Styling and Formatting Subplots
Professional dashboards require careful styling. Control spacing, colors, and formatting for each subplot individually:
from plotly.subplots import make_subplots
import plotly.graph_objects as go
fig = make_subplots(
rows=1, cols=3,
subplot_titles=('Revenue', 'Expenses', 'Profit Margin'),
horizontal_spacing=0.12
)
categories = ['Q1', 'Q2', 'Q3', 'Q4']
revenue = [450, 520, 480, 610]
expenses = [320, 360, 340, 410]
margin = [28.9, 30.8, 29.2, 32.8]
fig.add_trace(
go.Bar(x=categories, y=revenue, marker_color='#2E86AB', name='Revenue'),
row=1, col=1
)
fig.add_trace(
go.Bar(x=categories, y=expenses, marker_color='#A23B72', name='Expenses'),
row=1, col=2
)
fig.add_trace(
go.Scatter(x=categories, y=margin, mode='lines+markers',
marker=dict(size=10, color='#F18F01'),
line=dict(width=3, color='#F18F01'),
name='Margin %'),
row=1, col=3
)
# Update individual subplot axes
fig.update_yaxes(title_text="Amount ($K)", row=1, col=1)
fig.update_yaxes(title_text="Amount ($K)", row=1, col=2)
fig.update_yaxes(title_text="Margin (%)", row=1, col=3)
# Global layout settings
fig.update_layout(
height=400,
showlegend=False,
title_text="Financial Performance Dashboard",
title_x=0.5,
font=dict(family="Arial, sans-serif", size=12),
plot_bgcolor='#F8F9FA',
margin=dict(l=60, r=40, t=80, b=60)
)
# Add gridlines to all subplots
fig.update_xaxes(showgrid=True, gridwidth=1, gridcolor='#E5E5E5')

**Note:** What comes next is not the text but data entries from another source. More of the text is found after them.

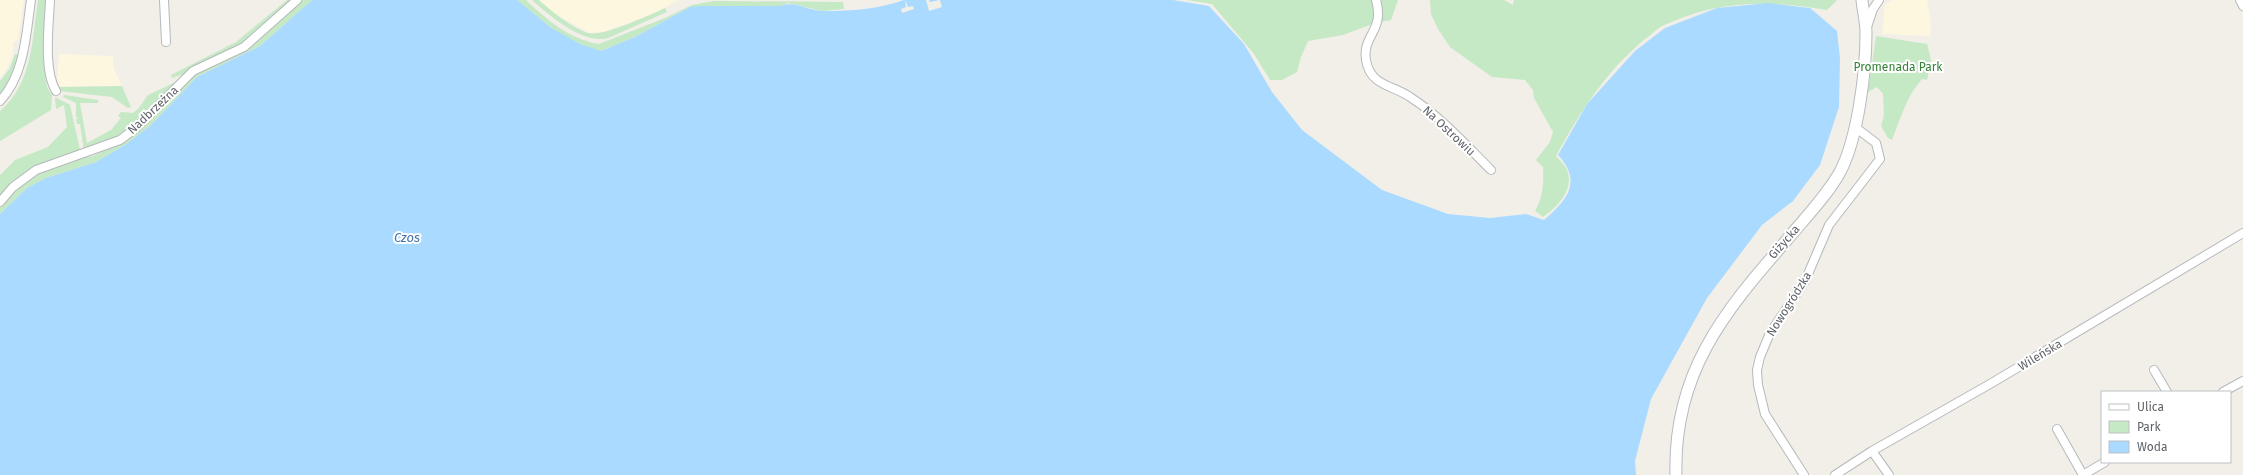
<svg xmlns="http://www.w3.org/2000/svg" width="2243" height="475" font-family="'Fira Sans',sans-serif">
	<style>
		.commercial { fill: #fef7e0 }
		.green { fill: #c5e8c5 }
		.water { fill: #aadaff }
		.pier { fill: #f1efe8 }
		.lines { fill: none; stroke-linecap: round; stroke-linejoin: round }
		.street-casing { stroke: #b5b8bc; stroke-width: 10 }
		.secondary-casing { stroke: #b6babf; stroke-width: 13 }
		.street { stroke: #fff; stroke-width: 8 }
		.secondary { stroke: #fff; stroke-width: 11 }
		.labels { text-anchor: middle; stroke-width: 4; stroke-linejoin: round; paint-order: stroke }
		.park-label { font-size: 12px; fill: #348238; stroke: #fff }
		.street-label { font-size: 12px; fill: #5f6368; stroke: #fff }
		.water-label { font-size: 13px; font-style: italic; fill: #4174aa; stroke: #fff }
	</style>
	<rect width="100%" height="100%" fill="#f1efe8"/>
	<path class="commercial" d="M0 0H24L18 40 13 42V53L8 67 0 78Z
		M539 0H679L657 12 604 32 589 33 554 13Z
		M1892 0H1927L1931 23 1930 36 1882 34 1885 5Z
		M59 54 113 56V67L122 86 57 87Z"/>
	<path class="green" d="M38 0H46L45 73 47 87 52 95 51 110 0 141V111C33 83 32 39 38 0Z
		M287 0H291L247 40 184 74 172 78 171 75 236 42Z
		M301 0H312L260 46 197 77 150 126 125 145 96 162 46 178 27 188 0 214V207L31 176 72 160 93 156 127 139 144 126 194 75 261 37Z
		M517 0H526C547 20 569 39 599 44L665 18 692 5 714 1 843 2 844 9 823 11 788 3 780 6 690 7 635 37 601 51C573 45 537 20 517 0Z
		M532 0H539C551 11 572 28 588 33 603 37 650 15 665 8L667 12 608 38C583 45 549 15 532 0Z
		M1187 0H1398L1391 20 1375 23 1343 35 1308 41 1301 57 1297 72 1282 80H1270L1254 54 1212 4Z
		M1430 0H1504L1513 5 1514 0H1837L1827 10C1768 0 1718 0 1662 26 1656 29 1651 35 1645 39 1606 71 1580 112 1556 156 1559 160 1564 164 1566 168 1576 188 1558 207 1543 217L1535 211C1543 197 1544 183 1543 167L1536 160 1550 142 1553 132 1534 98 1533 90 1525 80 1492 77 1450 47 1438 29 1431 14Z
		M1876 36 1927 44 1931 60 1927 80 1922 79C1907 95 1900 120 1892 140L1888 138 1881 126 1884 115 1883 94 1877 87 1868 92Z
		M15 54 18 55C16 70 9 83 0 95V81L10 68Z
		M178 81 139 122 114 139 84 151 80 124H77L76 119 79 118 76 117V103L63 97 64 95 98 100V103H80L87 143 111 130 121 118 118 116 121 112 133 113 138 109 148 95Z
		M122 86 131 107 128 108 112 97 60 91 57 87Z
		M55 97 70 105 80 150 78 153 62 155 63 157C37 164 17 176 0 197V175L15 160 48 147 67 127 64 105 56 109Z"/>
	<path class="water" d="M312 0H517L550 27 580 44 601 51 635 37 690 7 699 6H780C794 0 809 11 825 11 851 11 879 9 904 0H1173L1209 6 1244 44 1272 92 1302 130 1382 190 1448 214 1490 218 1526 214 1544 220C1567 200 1583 182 1558 155L1587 104 1635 51 1665 28 1717 8 1768 3 1810 8 1837 31 1840 58 1839 107 1820 165 1793 201 1762 225 1707 298 1651 399 1635 461 1636 475H0V214L27 188 46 178 96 162 125 145 150 126 197 77 260 46Z"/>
	<path class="pier" d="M905 0 908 7 913 6 914 9 902 13 901 9 906 7Z
		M926 0H929L930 2 940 0 942 7 929 11Z"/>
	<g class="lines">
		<defs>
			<path id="street" d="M50 0C49 25 43 70 56 91
				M164 0 166 42
				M1376 0C1385 31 1362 35 1366 60 1370 86 1393 85 1410 97 1441 117 1465 144 1491 170
				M2240 0 2243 6
				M1867 27 1873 9 1879 0
				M0 101C25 74 26 34 31 0
				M0 202 13 187 36 170 120 140 136 128 193 71 244 47 297 0
				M2154 370 2167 392
				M2223 392 2243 381
				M2057 429 2083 475
				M1872 451 1889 475
				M1804 475 1765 414 1758 385 1757 370 1760 357 1770 333 1805 281 1829 225 1880 159 1876 143 1855 127
				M1835 475 1872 451 1990 384 2243 233
				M2083 475 2105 462"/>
			<path id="secondary" d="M1676 475C1673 374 1723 313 1786 241 1804 219 1826 197 1840 172 1858 138 1866 71 1866 33 1866 22 1863 11 1862 0"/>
		</defs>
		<use href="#street" class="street-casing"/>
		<use href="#secondary" class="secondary-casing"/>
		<use href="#street" class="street"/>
		<use href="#secondary" class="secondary"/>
	</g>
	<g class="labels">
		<g class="park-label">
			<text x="1898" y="71">Promenada Park</text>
		</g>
		<g class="street-label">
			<text transform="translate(153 110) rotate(-43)" y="4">Nadbrzeżna</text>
			<text transform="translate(1449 131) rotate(43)" y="4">Na Ostrowiu</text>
			<text transform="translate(1784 242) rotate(-49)" y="4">Giżycka</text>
			<text transform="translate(1789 304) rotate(-58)" y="4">Nowogródzka</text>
			<text transform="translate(2040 355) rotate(-31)" y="4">Wileńska</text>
		</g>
		<g class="water-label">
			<text x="407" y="242">Czos</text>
		</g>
	</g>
	<rect x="2101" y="391" width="130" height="72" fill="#ffffff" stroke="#bfc1c3"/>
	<rect x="2109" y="404" width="20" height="6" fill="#ffffff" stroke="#bfc1c3"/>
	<text x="2137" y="411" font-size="12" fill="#5f6368">Ulica</text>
	<rect x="2109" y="421" width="20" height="12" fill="#c5e8c5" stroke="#bfc1c3"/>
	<text x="2137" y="431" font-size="12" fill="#5f6368">Park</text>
	<rect x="2109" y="441" width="20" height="12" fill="#aadaff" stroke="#bfc1c3"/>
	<text x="2137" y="451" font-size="12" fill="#5f6368">Woda</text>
</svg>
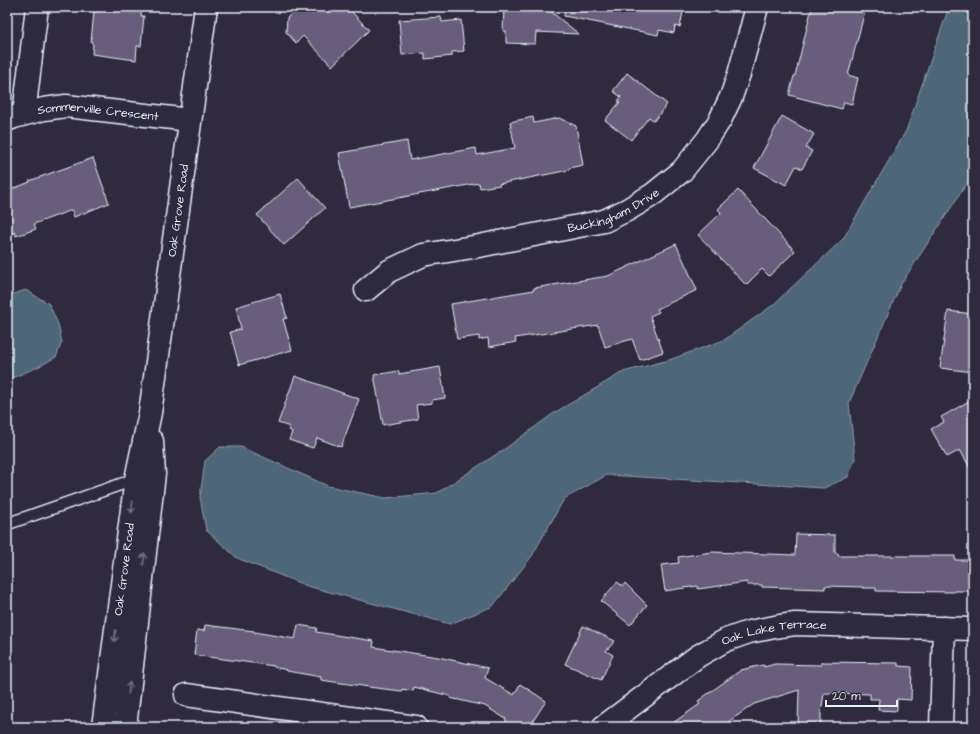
<svg xmlns="http://www.w3.org/2000/svg" width="980" height="734" viewBox="0 0 980 734" font-family="'Architects Daughter',sans-serif">
<style>
.water{fill:#4e6679;stroke:#8c9eac}
.building{fill:#675d7b;stroke:#e8f1f8}
.lines{fill:none;stroke-linecap:round;stroke-linejoin:round}
.service-casing{stroke:#e8f1f8;stroke-width:14}
.minor-casing{stroke:#e8f1f8;stroke-width:25}
.tertiary-casing{stroke:#e8f1f8;stroke-width:25}
.service{stroke:#2f2a3d;stroke-width:11}
.minor{stroke:#2f2a3d;stroke-width:22}
.tertiary{stroke:#2f2a3d;stroke-width:22}
.oneway{stroke:#70707e}
.labels{text-anchor:middle;stroke-width:3;stroke-linejoin:round;paint-order:stroke}
.street-label{font-size:12px;fill:#e8f1f8;stroke:#2f2a3d}
</style>
<rect width="100%" height="100%" fill="#2f2a3d"/>
<filter id="ink" filterUnits="userSpaceOnUse"><feTurbulence type="fractalNoise" baseFrequency=".025" numOctaves="2"/><feDisplacementMap in="SourceGraphic" scale="8" xChannelSelector="R" yChannelSelector="G"/><feConvolveMatrix kernelMatrix="1 2 1 2 8 2 1 2 1" color-interpolation-filters="sRGB"/></filter>
<g filter="url(#ink)">
<g class="water">
<path d="M949,7H973V174L901,284L849,403L855,459L848,477L824,488L607,475L564,499L532,556L493,606L450,624L307,586L237,558L206,530L200,497L205,461L220,447H241L328,486L385,498L437,493L506,448L554,413L623,372L669,360L724,340L773,305L843,239L906,131Z"/>
<path d="M26,290L49,304L58,324L62,342L56,357L38,367L7,380V296Z"/>
</g>
<g class="building">
<path d="M98,7H142L141,16H144L141,46H137L136,60L92,54L93,44L91,42L94,11L97,12Z"/>
<path d="M298,7H347L369,30L332,66L303,36L296,43L286,32L287,18Z"/>
<path d="M504,7H545L579,34L536,32L535,44L506,43V31H503Z"/>
<path d="M565,7H684L680,27L675,26L674,33L659,30L658,35L564,16Z"/>
<path d="M812,7H866L848,75L858,78L852,104L844,102L842,109L789,95L794,76H795Z"/>
<path d="M441,17L442,22L461,20L464,51L452,52V56L425,59V53L402,55L399,20Z"/>
<path d="M627,73L667,104L654,121L649,117L631,140L605,120L620,102L618,101L621,97L613,91Z"/>
<path d="M782,116L814,134L806,148L812,151L802,169L796,166L786,185L754,168Z"/>
<path d="M533,117L534,123L559,118L576,126L583,165L569,168V170L499,184L500,185L480,188L479,183L349,207L339,153L407,141L410,160L476,148L477,155L515,148L510,122Z"/>
<path d="M93,158L109,203L74,217L72,210L34,224L36,229L16,236L15,232L7,235V191L30,182L29,181Z"/>
<path d="M298,178L325,208L284,245L257,215Z"/>
<path d="M738,190L795,251L769,276L762,269L746,285L698,235L721,213L718,209Z"/>
<path d="M676,244L697,290L657,309L659,312L650,316L663,352L640,360L632,339L605,347L598,325L515,338L516,342L489,347L488,338L479,340V336L457,339L451,304L534,290V288L608,276Z"/>
<path d="M280,294L287,318L283,319L292,350L239,365L230,332L241,329L236,307Z"/>
<path d="M948,311L973,314V372L940,368Z"/>
<path d="M440,367L445,398L432,400V403L416,405L418,419L383,425L374,375L399,371V374Z"/>
<path d="M295,376L359,399L341,447L317,438L313,448L289,440L292,432L289,430L290,427L278,423Z"/>
<path d="M973,399V473L960,450L947,457L931,429L944,422L941,417Z"/>
<path d="M796,534L835,535V553H838V556H955V560H973V591H954V592L876,591V588H863V587L825,586V589L762,587V585H747V582L698,589L697,586L665,591L661,565L679,563L678,557L712,552L795,555Z"/>
<path d="M617,582L623,586L625,583L647,605L630,625L601,601Z"/>
<path d="M205,625L254,631V632L295,639L298,625L317,628L316,632L374,641L373,647L438,657L488,668L485,678L514,695L520,684L546,701L529,727H513L506,722V719L485,706L450,698V696L414,687L413,691L402,689V691L376,688L321,680V677L287,671V670L274,667V666L194,655L197,630L204,631Z"/>
<path d="M583,626L615,641L606,651L613,655L601,680L565,664Z"/>
<path d="M821,662L898,663V666L912,667L911,700L897,699V711L878,710L879,699H870V694L824,693L821,713V727H798L799,690L754,704L721,727H667L700,704L698,701L741,670L758,666L764,665V667L775,664L821,665Z"/>
</g>
<g class="lines">
<defs>
<path id="service" d="M7,524L136,479"/>
<g id="minor">
<path d="M24,114L37,7"/>
<path id="s1" d="M7,120L14,117L44,109L66,106L190,120"/>
<path id="s2" d="M366,290L389,271L423,255L479,246L604,221L627,210L652,195L682,171L707,140L720,120L731,97L739,74L757,7"/>
<path d="M186,695L416,727"/>
<path id="s3" d="M603,727L698,656L726,640L749,632L780,626L795,624L973,629"/>
<path d="M941,727L944,628"/>
</g>
<g id="tertiary">
<path id="s4" d="M103,727L136,479L150,413L206,7"/>
<path d="M125,727L154,474L152,441"/>
</g>
</defs>
<use href="#service" class="service-casing"/>
<use href="#minor" class="minor-casing"/>
<use href="#tertiary" class="tertiary-casing"/>
<use href="#service" class="service"/>
<use href="#minor" class="minor"/>
<use href="#tertiary" class="tertiary"/>
</g>
<defs><path id="oneway-shaft" d="M-6 0H5M1.5-3L5.5 0L1.5 3" fill="none" stroke-width="1.6" stroke-linecap="round" stroke-linejoin="round"/></defs>
<g class="oneway">
<use href="#oneway-shaft" transform="translate(132 507) rotate(97)"/>
<use href="#oneway-shaft" transform="translate(144 559) rotate(-83)"/>
<use href="#oneway-shaft" transform="translate(115 636) rotate(97)"/>
<use href="#oneway-shaft" transform="translate(129 688) rotate(-83)"/>
</g>
</g>
<g class="labels">
<g class="street-label">
<text dy="4" stroke="none"><textPath href="#s1" startOffset="93">Sommerville Crescent</textPath></text>
<text dy="4" stroke="none"><textPath href="#s2" startOffset="264">Buckingham Drive</textPath></text>
<text dy="4" stroke="none"><textPath href="#s4" startOffset="522">Oak Grove Road</textPath></text>
<text dy="4" stroke="none"><textPath href="#s4" startOffset="159">Oak Grove Road</textPath></text>
<text dy="4" stroke="none"><textPath href="#s3" startOffset="200">Oak Lake Terrace</textPath></text>
</g>
</g>
<rect width="980" height="734" fill="none" stroke="#2f2a3d" stroke-width="24"/>
<rect x="12" y="12" width="956" height="710" fill="none" stroke="#e8f1f8" stroke-width="1.5" filter="url(#ink)"/>
<path d="M826 700v6h71v-6" fill="none" stroke="#e8f1f8" stroke-width="2"/>
<text x="832" y="700" font-size="12" fill="#e8f1f8" stroke="#2f2a3d" stroke-width="3" paint-order="stroke">20 m</text>
</svg>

fig.update_yaxes(showgrid=True, gridwidth=1, gridcolor='#E5E5E5')
fig.show()
Key styling parameters: horizontal_spacing and vertical_spacing prevent label collisions (default 0.2 for horizontal, 0.3 for vertical). Use update_xaxes() and update_yaxes() with row and col parameters to target specific subplots. The margin dict controls whitespace around the entire figure.
Best Practices and Common Pitfalls
Choose appropriate layouts: Don’t cram more than 6-9 subplots in one figure. Beyond that, consider separate figures or interactive filtering. Use row_heights and column_widths to emphasize important charts.
Performance considerations: Each trace adds rendering overhead. For large datasets, downsample before plotting or use scattergl instead of scatter for WebGL acceleration. Avoid adding hundreds of traces across many subplots.
Common errors: Forgetting to set row and col when adding traces stacks everything on subplot (1,1). When using colspan or rowspan, remember to set merged cells to None in the specs array. If axis titles disappear, you’re likely updating the wrong row/col combination—double-check your indices.
Axis range synchronization: When using shared_xaxes=False but wanting similar ranges, manually set ranges with update_xaxes(range=[min_val, max_val]) for consistency.
Export considerations: High-resolution exports of complex subplots can be large. Set width and height explicitly before exporting to control output dimensions. Use fig.write_html() for interactive exports or fig.write_image() for static formats (requires kaleido package).
The make_subplots() function provides the foundation for sophisticated visualizations. Master the specs parameter, understand axis sharing implications, and invest time in styling—these skills transform basic grids into compelling analytical dashboards.